RazorstormUnicorn · 14/03/2021 07:55

Thanks for putting that list together Tara

I don't think I have read many from it all, so I shall spend a happy Sunday morning having a look and reading a few reviews and adding some to my Amazon wishlist.

I haven't read many classics, but now have plenty of ideas of the next few to try.

VikingNorthUtsire · 14/03/2021 08:02

Thank you Tara for the list. Lots there that I've read and a few omissions that I am inspired to address.

Interesting that Tess is so popular but we don't seem to rate any other Hardys.

Is Georgette Heyer worth reading for the first time as a (cough) 40 something (cough)? I'd assumed that she was popular mostly as a nostalgic re-read for people who'd grown up reading her.

TimeforaGandT · 14/03/2021 08:37

Thank you Tara - I have read 32 on the list. I didn’t submit my top 5 as couldn’t narrow it down but I think that’s a good list.

22. A Month in the Country - JL Carr

Much reviewed on here - it felt like a whole summer rather than a month - and depicted village life and characters beautifully as well as the painstaking nature of the work on the church mural. Has anyone seen the film and is it good or a letdown?

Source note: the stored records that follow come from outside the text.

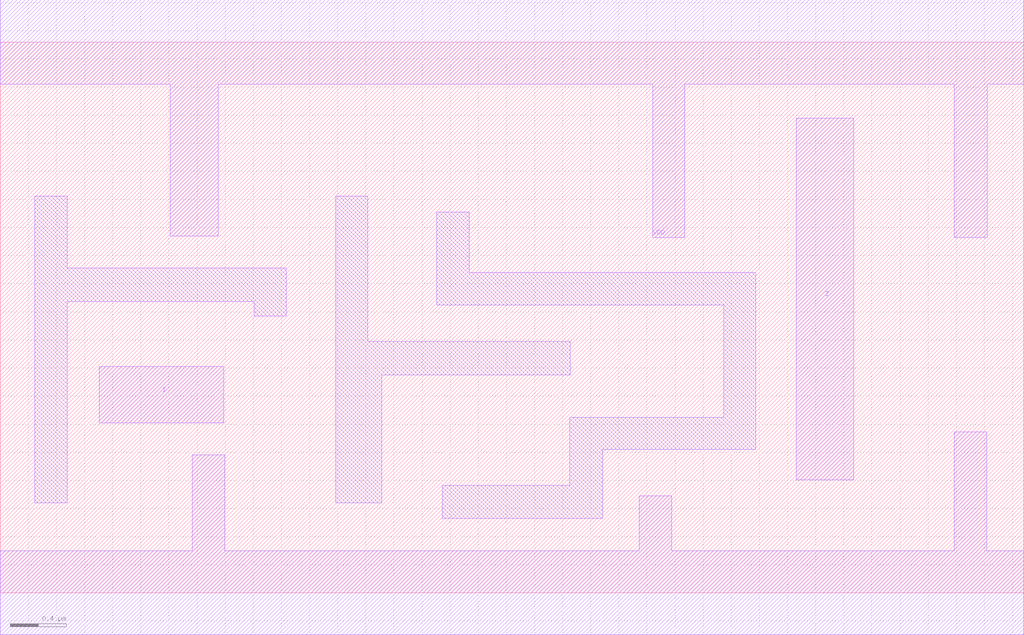
<source format=lef>
# Copyright 2022 GlobalFoundries PDK Authors
#
# Licensed under the Apache License, Version 2.0 (the "License");
# you may not use this file except in compliance with the License.
# You may obtain a copy of the License at
#
#      http://www.apache.org/licenses/LICENSE-2.0
#
# Unless required by applicable law or agreed to in writing, software
# distributed under the License is distributed on an "AS IS" BASIS,
# WITHOUT WARRANTIES OR CONDITIONS OF ANY KIND, either express or implied.
# See the License for the specific language governing permissions and
# limitations under the License.

MACRO gf180mcu_fd_sc_mcu7t5v0__dlya_2
  CLASS core ;
  FOREIGN gf180mcu_fd_sc_mcu7t5v0__dlya_2 0.0 0.0 ;
  ORIGIN 0 0 ;
  SYMMETRY X Y ;
  SITE GF018hv5v_mcu_sc7 ;
  SIZE 7.28 BY 3.92 ;
  PIN I
    DIRECTION INPUT ;
    ANTENNAGATEAREA 0.396 ;
    PORT
      LAYER METAL1 ;
        POLYGON 0.705 1.21 1.59 1.21 1.59 1.61 0.705 1.61  ;
    END
  END I
  PIN Z
    DIRECTION OUTPUT ;
    ANTENNADIFFAREA 1.1889 ;
    PORT
      LAYER METAL1 ;
        POLYGON 5.66 0.805 6.07 0.805 6.07 3.38 5.66 3.38  ;
    END
  END Z
  PIN VDD
    DIRECTION INOUT ;
    USE power ;
    SHAPE ABUTMENT ;
    PORT
      LAYER METAL1 ;
        POLYGON 0 3.62 1.21 3.62 1.21 2.54 1.55 2.54 1.55 3.62 2.035 3.62 4.64 3.62 4.64 2.53 4.87 2.53 4.87 3.62 5.375 3.62 6.785 3.62 6.785 2.53 7.02 2.53 7.02 3.62 7.28 3.62 7.28 4.22 5.375 4.22 2.035 4.22 0 4.22  ;
    END
  END VDD
  PIN VSS
    DIRECTION INOUT ;
    USE ground ;
    SHAPE ABUTMENT ;
    PORT
      LAYER METAL1 ;
        POLYGON 0 -0.3 7.28 -0.3 7.28 0.3 7.015 0.3 7.015 1.145 6.785 1.145 6.785 0.3 4.775 0.3 4.775 0.69 4.545 0.69 4.545 0.3 1.595 0.3 1.595 0.98 1.365 0.98 1.365 0.3 0 0.3  ;
    END
  END VSS
  OBS
      LAYER METAL1 ;
        POLYGON 0.245 0.64 0.475 0.64 0.475 2.075 1.805 2.075 1.805 1.97 2.035 1.97 2.035 2.31 0.475 2.31 0.475 2.825 0.245 2.825  ;
        POLYGON 2.385 0.64 2.715 0.64 2.715 1.55 4.055 1.55 4.055 1.79 2.615 1.79 2.615 2.825 2.385 2.825  ;
        POLYGON 3.105 2.05 5.145 2.05 5.145 1.25 4.05 1.25 4.05 0.765 3.145 0.765 3.145 0.53 4.285 0.53 4.285 1.02 5.375 1.02 5.375 2.28 3.335 2.28 3.335 2.71 3.105 2.71  ;
  END
END gf180mcu_fd_sc_mcu7t5v0__dlya_2

</source>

23. My Dark Vanessa - Kate Elizabeth Russell

I know that quite a few of you have also read this book about 15 year old Vanessa’s relationship with her English teacher which she does not consider to be abusive. This was a disturbing read (to the extent I put it down at times) but also compelling. I suspect it’s a book I will remember unlike some I have read.

I feel the need for something lighter next...

bibliomania · 14/03/2021 09:26

I think the film is fine, Time - very respectful of the source. I didn't feel as if it added much. In the book, the important stuff is going on under the surface, so it's hard to portray. Pretty enough to look at but not much happens.

mumto2teenagers · 14/03/2021 11:11

2. Inside Broadmoor - Jonathan Levi & Emma French

This book is quite short, a friend of mine lent me this after we had a discussion about Broadmoor, I hadn't realised Broadmoor was so local to where we live.

It was an okay read, gave a good insight into life inside Broadmoor and went into some of the history.

Can't believe how many books everyone is getting through, I really need to concentrate on finding more time to read.